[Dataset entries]

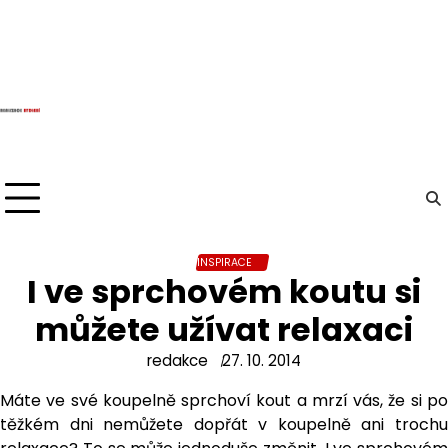
Skip
to
content
INSPIRACE
I ve sprchovém koutu si
můžete užívat relaxaci
redakce
27. 10. 2014
Máte ve své koupelně sprchoví kout a mrzí vás, že si po
těžkém dni nemůžete dopřát v koupelně ani trochu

** ACTIVITY **
Rewrite the text of these entries with "redakce" replaced by "autor" and everything else left the same. Leave out the pictures.

** SOLUTION BELOW **
Skip
to
content
INSPIRACE
I ve sprchovém koutu si
můžete užívat relaxaci
autor
27. 10. 2014
Máte ve své koupelně sprchoví kout a mrzí vás, že si po
těžkém dni nemůžete dopřát v koupelně ani trochu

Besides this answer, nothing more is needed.